> TASK DESCRIPTION
Copy each line of the records that holds the string "conduct".

═════ EXTRACTED INFORMATION

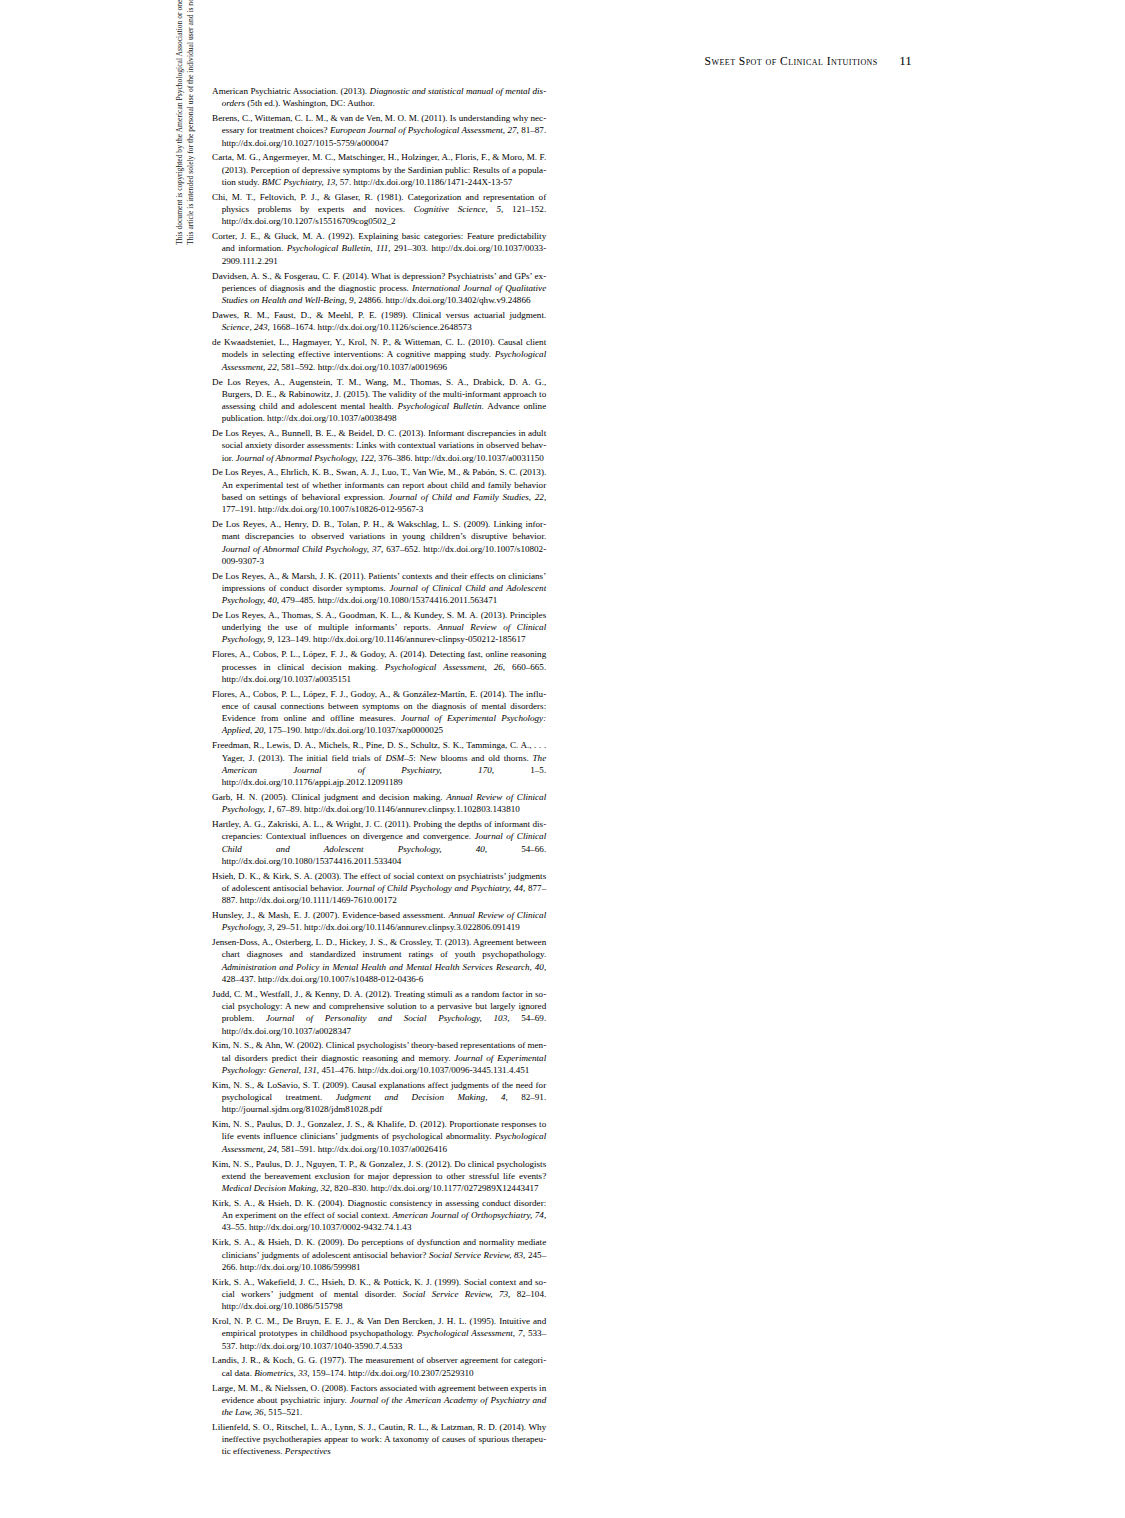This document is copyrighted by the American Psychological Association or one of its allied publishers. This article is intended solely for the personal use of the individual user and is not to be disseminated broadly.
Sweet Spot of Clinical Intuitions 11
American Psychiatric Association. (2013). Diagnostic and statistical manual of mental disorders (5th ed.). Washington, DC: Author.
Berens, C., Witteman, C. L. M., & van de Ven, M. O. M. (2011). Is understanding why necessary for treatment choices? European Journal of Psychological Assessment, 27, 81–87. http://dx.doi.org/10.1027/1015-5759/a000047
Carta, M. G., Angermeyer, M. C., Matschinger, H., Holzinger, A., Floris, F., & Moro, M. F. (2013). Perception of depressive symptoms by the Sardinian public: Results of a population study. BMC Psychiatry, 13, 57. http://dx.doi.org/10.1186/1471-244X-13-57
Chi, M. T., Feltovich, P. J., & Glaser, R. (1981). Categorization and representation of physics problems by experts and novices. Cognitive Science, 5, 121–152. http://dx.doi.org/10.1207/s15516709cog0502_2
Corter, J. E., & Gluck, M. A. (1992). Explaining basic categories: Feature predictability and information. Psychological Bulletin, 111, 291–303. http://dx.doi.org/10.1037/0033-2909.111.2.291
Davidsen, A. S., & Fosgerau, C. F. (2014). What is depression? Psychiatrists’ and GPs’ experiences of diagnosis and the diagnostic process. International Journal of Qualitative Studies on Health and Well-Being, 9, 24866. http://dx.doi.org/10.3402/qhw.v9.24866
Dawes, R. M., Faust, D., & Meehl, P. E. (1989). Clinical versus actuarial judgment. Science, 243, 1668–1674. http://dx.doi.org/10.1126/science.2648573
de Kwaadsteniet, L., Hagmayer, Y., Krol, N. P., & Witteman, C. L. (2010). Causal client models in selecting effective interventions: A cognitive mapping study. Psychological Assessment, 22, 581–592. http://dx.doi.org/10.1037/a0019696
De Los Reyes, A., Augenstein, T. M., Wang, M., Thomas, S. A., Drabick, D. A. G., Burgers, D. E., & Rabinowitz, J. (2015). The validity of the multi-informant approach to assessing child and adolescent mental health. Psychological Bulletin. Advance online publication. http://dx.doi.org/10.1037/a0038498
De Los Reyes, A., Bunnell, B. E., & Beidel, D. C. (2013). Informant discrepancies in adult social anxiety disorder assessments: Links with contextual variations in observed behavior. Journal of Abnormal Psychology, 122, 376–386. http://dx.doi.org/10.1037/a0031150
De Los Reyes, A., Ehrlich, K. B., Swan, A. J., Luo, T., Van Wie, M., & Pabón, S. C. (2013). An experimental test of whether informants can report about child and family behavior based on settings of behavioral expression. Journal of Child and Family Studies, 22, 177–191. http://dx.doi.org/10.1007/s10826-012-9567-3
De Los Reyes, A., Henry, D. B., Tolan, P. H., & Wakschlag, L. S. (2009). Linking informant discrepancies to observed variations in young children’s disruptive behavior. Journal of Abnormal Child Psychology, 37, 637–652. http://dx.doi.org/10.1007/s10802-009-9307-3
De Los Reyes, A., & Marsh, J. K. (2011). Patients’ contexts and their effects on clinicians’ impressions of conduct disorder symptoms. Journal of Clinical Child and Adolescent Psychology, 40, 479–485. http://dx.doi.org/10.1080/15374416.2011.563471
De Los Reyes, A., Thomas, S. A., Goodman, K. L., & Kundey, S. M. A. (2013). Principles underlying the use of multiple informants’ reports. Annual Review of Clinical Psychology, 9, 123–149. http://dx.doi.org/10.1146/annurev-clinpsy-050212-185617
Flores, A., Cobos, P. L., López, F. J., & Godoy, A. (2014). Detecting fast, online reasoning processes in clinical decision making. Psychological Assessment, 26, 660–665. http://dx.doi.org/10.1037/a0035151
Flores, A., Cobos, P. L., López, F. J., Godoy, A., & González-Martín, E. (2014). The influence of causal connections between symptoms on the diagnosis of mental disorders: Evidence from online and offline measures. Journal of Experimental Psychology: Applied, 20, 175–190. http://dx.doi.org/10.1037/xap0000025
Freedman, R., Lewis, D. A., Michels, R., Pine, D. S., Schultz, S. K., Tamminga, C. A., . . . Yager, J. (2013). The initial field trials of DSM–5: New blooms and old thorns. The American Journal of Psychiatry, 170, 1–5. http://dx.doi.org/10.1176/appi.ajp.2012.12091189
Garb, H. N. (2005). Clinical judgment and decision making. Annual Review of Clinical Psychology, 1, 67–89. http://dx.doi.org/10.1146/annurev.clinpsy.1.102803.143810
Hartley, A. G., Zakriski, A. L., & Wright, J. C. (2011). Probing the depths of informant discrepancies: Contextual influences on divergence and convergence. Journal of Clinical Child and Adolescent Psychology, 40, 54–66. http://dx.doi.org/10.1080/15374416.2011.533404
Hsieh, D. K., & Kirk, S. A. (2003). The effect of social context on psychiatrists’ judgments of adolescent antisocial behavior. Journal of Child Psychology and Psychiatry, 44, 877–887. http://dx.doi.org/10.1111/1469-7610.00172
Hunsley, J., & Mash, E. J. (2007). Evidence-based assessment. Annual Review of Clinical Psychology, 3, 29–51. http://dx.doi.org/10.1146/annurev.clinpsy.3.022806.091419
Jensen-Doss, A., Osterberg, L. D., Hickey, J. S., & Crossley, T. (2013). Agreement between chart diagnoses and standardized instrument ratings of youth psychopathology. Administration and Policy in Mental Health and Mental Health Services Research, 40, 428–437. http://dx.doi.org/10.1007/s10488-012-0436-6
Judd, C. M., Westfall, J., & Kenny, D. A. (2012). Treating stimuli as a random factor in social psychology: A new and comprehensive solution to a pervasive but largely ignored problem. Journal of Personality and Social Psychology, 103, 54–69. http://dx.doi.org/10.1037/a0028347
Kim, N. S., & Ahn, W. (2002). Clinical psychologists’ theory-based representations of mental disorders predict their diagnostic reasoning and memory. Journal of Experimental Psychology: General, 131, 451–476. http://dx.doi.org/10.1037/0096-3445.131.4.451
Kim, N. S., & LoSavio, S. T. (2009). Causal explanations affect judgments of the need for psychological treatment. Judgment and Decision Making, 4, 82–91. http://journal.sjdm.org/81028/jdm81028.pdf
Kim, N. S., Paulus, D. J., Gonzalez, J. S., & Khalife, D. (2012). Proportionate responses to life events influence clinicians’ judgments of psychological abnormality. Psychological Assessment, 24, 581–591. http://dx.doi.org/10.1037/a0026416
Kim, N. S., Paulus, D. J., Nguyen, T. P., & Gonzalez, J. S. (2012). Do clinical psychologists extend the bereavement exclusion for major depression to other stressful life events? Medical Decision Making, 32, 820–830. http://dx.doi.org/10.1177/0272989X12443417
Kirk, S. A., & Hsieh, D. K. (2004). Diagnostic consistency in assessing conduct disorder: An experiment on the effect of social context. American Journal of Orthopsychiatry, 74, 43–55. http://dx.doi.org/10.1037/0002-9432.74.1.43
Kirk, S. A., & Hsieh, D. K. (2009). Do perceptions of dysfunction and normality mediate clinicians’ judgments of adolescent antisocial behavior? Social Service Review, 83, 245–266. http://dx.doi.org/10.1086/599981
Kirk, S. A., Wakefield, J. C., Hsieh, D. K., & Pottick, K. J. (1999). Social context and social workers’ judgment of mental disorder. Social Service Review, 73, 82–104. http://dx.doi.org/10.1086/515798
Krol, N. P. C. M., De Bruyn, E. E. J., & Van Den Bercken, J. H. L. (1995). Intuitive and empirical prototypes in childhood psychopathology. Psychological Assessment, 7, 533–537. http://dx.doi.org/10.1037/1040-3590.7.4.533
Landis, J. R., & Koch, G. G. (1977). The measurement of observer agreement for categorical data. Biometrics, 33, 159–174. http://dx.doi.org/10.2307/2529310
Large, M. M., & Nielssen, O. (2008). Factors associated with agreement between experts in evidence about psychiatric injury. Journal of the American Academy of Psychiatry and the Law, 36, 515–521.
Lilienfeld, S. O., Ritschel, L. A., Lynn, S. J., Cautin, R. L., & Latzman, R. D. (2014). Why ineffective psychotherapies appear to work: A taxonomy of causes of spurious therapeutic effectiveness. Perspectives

══════════

> YOUR RESPONSE
De Los Reyes, A., & Marsh, J. K. (2011). Patients’ contexts and their effects on clinicians’ impressions of conduct disorder symptoms. Journal of Clinical Child and Adolescent Psychology, 40, 479–485. http://dx.doi.org/10.1080/15374416.2011.563471
Kirk, S. A., & Hsieh, D. K. (2004). Diagnostic consistency in assessing conduct disorder: An experiment on the effect of social context. American Journal of Orthopsychiatry, 74, 43–55. http://dx.doi.org/10.1037/0002-9432.74.1.43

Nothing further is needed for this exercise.